Text shown:
------------------------
How I Keep My Freedom
My relationship with food is far from perfect, and I don't always act like I'm "free". BUT I can say that I have FOUND my freedom! Praise the Lamb. And I know where to find that freedom when I get off track. Working so closely with women who suffer from disordered eating patterns has really kept me in check to say the least! My time spent listening and encouraging them through their struggle has served as a mirror for me to see my own bondage. So often I have to ask myself how I’m doing in this area and where I need work and accountability! These points I'm sharing mean a lot to me because I spent a lot of time doing things the wrong way to figure out what actually works. And knowing what I know now made all those wrong turns worth it. So here they are!
------------------------
Collected data entries
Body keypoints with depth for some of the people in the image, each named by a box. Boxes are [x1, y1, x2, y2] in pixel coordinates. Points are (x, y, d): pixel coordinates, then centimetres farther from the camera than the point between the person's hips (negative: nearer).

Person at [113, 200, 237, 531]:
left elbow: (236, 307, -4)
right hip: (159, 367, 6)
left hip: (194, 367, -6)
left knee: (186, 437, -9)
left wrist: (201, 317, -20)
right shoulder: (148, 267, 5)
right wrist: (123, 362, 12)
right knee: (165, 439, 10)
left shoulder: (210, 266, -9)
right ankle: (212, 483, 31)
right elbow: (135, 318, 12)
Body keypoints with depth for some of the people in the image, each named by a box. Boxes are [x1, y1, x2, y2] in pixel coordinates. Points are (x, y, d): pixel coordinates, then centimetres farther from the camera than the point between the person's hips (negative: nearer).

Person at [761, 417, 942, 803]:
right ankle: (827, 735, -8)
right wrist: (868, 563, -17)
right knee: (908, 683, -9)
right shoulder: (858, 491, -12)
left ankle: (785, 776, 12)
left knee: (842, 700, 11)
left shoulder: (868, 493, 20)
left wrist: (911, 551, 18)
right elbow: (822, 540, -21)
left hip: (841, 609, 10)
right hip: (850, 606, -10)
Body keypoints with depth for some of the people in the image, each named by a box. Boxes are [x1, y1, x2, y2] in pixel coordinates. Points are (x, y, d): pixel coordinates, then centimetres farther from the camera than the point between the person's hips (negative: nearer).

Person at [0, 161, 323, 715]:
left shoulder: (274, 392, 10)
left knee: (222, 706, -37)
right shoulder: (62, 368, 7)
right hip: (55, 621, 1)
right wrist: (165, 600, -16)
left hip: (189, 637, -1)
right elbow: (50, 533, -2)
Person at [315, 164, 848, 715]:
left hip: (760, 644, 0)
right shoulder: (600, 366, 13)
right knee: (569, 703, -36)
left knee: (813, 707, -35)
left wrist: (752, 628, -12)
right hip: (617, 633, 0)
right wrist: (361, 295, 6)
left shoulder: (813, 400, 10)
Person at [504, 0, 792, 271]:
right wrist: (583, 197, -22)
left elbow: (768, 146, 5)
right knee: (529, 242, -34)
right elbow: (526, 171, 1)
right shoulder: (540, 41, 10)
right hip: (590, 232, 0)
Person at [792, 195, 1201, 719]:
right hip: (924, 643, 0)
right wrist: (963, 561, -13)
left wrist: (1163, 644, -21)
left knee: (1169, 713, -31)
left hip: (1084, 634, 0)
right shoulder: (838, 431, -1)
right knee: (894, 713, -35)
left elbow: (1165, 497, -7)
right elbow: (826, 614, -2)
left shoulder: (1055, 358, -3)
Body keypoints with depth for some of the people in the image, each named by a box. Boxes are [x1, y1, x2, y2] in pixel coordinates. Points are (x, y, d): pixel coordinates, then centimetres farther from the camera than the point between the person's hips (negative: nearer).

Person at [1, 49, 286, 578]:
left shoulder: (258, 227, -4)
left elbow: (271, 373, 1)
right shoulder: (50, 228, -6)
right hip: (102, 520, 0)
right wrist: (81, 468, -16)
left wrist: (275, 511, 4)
------------------------
Problem to solve:
Please pick up the post about keeping freedom with food after its last sentence and carry it on. The records are not needed for this.

Answer for this exercise:
Stop “Deserving” Food
When we start to believe in a system where we earn desserts or deserve rich food because we’ve been “good” all week or worked out extra hard, we are allowing a place for depravity. Often our reasoning for “deserving” indulgences is inconsistent and shallow. “I deserve this cake because I worked out today”. You're telling yourself that you work out to eat cake. Some of you might be saying “Why yes, yes I do work out to eat cake.” But think about this: next time you want cake and you haven’t worked out- you feel like you don’t “deserve” it because you haven’t earned it, you eat it anyway, and then you feel guilty later. Why do we do this? LET’S STOP THE MADNESS. Do you see something wrong with this cycle? It's based off of feelings and we can rarely trust our feelings. When we believe in a system where we earn and “deserve” food that means we believe sometimes we don’t deserve food. That’s very dangerous territory. For myself, I want to make these decisions based off of long-term goals. I want to be good to my body, I want to feel my best and I want to set myself up for success. I want to workout because it’s good for me and I want to eat cake because it tastes great, not because I had to earn it.
I need grace from ME.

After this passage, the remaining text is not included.